Una cosa me entristeció mientras deambulaba en la noche; una bolsa con un feto muerto a la sombra de un árbol moribundo,  un niño que no fue niño y que mucho menos llegó a ser hombre, ¡vaya suerte la de algunos!, vivir sin conocer lo que es la vida y morir ignorando los pergaminos de la muerte. Lloré mi mala suerte por unos cuantos minutos y entré a un hotel que en su entrada colgaba un letrero que decía cerrado, no estaba de muy buenas pulgas y con una piedra oportuna rompí de un solo golpe la ventana, el dueño detrás de una repisa me miró un poco deslumbrado, pero no más, bastó una picada de ojo para que me dejara seguir sin mayor inconveniente.
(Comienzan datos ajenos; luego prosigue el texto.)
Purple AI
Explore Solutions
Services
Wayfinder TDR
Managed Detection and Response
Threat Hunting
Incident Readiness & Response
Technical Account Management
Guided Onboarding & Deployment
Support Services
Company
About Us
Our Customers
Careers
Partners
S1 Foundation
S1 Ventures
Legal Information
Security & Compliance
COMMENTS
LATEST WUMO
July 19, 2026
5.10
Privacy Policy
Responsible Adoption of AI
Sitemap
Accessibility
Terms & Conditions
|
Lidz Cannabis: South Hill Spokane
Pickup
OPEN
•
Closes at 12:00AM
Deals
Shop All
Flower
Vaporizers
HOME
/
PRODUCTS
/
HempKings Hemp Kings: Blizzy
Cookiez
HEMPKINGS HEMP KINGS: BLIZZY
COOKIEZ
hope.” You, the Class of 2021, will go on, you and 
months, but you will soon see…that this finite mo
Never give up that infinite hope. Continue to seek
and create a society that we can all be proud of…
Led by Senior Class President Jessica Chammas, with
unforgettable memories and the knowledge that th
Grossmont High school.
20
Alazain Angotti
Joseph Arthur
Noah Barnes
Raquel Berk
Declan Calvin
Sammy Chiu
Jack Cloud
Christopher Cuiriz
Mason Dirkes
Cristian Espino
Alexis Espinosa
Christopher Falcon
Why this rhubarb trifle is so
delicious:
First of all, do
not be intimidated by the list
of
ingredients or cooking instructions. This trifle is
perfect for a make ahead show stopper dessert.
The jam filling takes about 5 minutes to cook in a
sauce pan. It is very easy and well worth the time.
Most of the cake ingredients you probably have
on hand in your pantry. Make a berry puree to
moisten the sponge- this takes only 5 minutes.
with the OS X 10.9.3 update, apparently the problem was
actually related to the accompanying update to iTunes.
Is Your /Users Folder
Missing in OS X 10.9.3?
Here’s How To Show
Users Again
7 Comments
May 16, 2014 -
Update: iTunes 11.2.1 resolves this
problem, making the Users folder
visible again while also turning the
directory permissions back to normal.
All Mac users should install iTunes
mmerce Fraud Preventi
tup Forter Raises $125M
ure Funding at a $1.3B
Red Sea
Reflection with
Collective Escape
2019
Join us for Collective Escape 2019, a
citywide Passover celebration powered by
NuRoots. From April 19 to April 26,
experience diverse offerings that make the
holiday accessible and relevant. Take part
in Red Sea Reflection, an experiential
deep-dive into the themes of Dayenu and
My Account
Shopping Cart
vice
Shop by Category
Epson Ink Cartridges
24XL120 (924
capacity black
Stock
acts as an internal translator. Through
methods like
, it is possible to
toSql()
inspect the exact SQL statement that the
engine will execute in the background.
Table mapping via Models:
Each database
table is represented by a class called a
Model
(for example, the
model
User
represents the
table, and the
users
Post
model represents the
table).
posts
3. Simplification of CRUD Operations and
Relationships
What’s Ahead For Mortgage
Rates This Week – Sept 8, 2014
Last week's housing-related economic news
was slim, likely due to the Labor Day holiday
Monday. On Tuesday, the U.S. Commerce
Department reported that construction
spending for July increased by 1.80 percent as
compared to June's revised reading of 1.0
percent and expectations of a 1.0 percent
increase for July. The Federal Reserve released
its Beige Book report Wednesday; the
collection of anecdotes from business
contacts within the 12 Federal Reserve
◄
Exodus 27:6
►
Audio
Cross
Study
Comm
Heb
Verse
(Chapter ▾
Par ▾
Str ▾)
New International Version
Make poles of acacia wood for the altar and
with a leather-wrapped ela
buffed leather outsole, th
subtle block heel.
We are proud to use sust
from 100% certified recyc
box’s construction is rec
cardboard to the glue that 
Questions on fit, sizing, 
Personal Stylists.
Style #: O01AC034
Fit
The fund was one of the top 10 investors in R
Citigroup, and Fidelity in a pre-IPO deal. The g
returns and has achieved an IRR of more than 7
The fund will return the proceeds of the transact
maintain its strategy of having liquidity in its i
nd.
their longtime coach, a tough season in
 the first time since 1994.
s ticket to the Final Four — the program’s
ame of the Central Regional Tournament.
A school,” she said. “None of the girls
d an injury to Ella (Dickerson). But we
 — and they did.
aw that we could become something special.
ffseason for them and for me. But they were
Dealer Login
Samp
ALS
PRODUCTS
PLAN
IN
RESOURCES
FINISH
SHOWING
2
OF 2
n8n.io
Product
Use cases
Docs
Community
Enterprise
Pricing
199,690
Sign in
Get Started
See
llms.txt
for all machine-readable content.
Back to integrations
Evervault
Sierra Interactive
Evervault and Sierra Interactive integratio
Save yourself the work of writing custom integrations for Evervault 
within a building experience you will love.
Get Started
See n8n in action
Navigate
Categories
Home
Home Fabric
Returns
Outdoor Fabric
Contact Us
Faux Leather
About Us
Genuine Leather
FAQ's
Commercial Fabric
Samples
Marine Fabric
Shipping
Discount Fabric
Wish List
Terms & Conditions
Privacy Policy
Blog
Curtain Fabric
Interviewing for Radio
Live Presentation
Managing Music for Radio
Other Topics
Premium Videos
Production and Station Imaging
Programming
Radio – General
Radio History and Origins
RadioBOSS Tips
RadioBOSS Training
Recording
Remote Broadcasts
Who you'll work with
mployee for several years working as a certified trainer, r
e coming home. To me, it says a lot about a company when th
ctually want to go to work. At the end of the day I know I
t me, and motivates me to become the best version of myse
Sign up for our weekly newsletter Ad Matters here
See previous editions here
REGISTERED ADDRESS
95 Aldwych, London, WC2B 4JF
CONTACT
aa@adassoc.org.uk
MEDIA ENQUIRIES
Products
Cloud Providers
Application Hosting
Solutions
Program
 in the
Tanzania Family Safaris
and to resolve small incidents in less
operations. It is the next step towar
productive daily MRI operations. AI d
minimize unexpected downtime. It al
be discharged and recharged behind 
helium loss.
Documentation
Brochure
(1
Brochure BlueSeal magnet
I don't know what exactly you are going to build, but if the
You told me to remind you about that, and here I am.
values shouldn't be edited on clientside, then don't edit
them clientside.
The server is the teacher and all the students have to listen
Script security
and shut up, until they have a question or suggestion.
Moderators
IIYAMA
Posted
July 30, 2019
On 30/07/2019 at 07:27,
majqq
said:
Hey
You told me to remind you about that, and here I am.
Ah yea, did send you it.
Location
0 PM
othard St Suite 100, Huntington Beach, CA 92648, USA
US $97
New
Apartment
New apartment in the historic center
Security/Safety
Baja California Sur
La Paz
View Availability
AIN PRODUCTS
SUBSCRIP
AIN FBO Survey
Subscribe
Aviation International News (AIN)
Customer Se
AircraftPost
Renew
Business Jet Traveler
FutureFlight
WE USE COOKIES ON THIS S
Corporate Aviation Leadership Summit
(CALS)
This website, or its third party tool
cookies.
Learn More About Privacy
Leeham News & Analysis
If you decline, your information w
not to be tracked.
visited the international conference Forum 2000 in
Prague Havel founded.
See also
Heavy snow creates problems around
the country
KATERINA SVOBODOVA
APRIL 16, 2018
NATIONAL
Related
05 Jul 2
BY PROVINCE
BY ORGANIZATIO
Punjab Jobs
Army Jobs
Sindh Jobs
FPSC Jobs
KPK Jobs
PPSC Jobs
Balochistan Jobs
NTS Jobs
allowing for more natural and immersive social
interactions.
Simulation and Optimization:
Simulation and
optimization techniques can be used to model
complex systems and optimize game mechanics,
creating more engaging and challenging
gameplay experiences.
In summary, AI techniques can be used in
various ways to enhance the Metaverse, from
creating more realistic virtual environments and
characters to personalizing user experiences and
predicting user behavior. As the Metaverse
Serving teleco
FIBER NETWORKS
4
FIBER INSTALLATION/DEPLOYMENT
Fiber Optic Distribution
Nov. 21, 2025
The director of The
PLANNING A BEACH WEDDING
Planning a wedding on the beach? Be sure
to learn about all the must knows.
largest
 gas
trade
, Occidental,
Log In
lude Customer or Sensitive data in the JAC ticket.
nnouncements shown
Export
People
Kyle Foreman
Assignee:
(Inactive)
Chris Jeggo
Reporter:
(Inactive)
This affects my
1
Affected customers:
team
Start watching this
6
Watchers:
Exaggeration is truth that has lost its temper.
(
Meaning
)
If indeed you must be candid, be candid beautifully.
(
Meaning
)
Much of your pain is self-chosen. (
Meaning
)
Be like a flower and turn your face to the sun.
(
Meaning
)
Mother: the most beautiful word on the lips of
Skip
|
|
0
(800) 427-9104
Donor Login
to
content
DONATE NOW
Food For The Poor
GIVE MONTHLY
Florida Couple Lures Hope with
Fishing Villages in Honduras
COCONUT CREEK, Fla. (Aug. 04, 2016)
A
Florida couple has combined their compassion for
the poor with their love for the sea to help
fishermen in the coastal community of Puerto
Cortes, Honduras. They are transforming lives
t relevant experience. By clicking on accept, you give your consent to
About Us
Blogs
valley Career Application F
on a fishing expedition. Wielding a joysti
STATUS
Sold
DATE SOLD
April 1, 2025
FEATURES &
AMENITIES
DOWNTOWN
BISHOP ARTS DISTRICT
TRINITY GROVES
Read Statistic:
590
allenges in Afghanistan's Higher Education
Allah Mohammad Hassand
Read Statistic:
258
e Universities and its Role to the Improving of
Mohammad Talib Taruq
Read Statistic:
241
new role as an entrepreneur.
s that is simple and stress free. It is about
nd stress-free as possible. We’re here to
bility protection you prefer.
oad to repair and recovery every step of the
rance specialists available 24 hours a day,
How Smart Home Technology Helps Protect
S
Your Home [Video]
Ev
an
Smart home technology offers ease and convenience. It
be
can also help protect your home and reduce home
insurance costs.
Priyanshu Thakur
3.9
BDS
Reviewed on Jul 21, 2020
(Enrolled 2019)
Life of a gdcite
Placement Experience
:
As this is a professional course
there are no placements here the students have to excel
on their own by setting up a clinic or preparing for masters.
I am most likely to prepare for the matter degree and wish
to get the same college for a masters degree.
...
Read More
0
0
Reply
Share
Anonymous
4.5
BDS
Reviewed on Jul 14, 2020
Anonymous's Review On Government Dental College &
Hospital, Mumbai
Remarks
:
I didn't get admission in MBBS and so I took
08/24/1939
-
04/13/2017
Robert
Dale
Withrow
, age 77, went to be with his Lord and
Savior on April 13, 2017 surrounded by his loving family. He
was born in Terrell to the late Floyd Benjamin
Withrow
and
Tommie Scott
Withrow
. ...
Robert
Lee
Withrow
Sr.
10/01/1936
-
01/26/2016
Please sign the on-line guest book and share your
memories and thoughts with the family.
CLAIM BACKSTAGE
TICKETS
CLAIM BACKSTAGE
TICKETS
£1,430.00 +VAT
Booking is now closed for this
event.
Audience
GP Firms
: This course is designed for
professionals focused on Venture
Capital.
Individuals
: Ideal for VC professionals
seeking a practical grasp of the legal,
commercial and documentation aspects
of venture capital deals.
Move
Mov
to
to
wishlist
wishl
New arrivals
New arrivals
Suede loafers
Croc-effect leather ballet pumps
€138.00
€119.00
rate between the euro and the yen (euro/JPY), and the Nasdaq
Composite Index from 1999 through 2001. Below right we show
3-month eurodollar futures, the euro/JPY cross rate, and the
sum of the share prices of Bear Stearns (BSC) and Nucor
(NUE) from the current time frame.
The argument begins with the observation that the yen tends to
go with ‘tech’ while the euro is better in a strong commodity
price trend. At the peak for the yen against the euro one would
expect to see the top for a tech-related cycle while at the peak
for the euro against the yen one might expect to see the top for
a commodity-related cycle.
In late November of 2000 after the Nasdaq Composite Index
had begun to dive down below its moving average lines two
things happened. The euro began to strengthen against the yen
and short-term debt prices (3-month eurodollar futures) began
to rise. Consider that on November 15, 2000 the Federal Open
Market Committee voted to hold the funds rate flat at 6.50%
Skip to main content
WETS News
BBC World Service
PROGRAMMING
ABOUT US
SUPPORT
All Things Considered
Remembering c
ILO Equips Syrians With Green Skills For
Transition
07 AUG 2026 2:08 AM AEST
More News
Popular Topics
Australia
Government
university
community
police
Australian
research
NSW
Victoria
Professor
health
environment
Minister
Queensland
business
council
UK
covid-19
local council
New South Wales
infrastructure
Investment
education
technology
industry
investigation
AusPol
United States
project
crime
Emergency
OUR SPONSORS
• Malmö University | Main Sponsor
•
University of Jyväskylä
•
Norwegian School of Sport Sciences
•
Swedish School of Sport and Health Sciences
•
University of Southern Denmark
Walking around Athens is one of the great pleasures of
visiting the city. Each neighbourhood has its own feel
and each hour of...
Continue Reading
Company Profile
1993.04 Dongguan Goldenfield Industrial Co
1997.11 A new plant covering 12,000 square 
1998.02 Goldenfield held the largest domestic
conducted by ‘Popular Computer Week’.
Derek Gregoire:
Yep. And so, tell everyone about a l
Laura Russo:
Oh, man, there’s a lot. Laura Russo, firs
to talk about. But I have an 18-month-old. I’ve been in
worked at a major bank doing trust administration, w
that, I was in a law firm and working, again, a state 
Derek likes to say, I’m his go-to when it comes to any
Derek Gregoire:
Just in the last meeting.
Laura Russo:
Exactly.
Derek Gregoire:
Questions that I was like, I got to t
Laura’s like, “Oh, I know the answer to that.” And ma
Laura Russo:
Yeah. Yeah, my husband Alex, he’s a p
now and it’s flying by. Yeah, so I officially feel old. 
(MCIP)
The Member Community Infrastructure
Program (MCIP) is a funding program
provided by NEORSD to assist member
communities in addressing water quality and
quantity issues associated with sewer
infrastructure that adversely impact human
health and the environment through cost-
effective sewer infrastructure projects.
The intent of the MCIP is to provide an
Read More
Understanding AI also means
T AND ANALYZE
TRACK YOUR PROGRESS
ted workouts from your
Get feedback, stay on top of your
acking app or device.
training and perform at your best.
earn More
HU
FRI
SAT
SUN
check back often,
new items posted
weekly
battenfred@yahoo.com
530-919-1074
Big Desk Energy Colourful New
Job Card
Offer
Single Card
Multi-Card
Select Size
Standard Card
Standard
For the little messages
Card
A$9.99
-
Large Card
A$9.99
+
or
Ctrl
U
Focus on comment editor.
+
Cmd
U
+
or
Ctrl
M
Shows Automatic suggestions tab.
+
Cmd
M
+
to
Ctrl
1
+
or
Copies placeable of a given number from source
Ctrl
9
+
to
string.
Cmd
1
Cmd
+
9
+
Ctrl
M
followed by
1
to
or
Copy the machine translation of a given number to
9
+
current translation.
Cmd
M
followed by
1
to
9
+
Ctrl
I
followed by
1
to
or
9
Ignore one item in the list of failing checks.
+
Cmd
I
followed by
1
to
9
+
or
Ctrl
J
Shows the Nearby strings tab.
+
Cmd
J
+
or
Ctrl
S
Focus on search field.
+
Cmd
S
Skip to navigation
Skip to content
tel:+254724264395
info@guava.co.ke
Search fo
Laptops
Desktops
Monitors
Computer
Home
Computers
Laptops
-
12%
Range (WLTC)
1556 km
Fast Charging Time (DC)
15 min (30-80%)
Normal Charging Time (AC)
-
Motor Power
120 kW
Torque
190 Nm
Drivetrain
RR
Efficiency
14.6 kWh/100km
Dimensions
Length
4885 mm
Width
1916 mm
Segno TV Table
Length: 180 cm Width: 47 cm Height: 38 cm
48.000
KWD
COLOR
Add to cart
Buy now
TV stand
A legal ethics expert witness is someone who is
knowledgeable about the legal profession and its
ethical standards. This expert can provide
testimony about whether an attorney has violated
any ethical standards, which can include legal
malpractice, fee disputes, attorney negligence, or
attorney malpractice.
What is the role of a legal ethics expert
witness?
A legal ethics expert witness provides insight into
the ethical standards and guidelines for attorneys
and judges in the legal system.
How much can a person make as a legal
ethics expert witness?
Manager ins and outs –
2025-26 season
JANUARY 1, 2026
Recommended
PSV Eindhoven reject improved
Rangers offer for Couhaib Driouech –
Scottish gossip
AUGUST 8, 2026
Cuando entré al cuarto todo estaba destruido, la cama sólo tenía tres patas, la mesa de noche se encontraba admirando el salir de la mañana, un hoyo del tamaño de un cajón miraba ensimismado la apertura de un retrato delincuente, la alfombra estaba hecha trizas, llena de mugre y de mocos de algún flemático virulento. La verdad no me daban muchas ganas de dormir, el sueño se había escapado en el mismo momento que me dio por ingresar.
Miré un poco por las cortinas, la vista no era de las mejores que podía encontrar, daba hacía un agujero enorme colmado de cadáveres de quién sabe qué animal..., parecían huesos de perros pero así como eran de perro podía ser de gatos, tal vez de lince o de algún otro depredador desprestigiado. Así es la vida, horrible y desbarajustada, y más en el cuarto de un hotel de falsa defunción.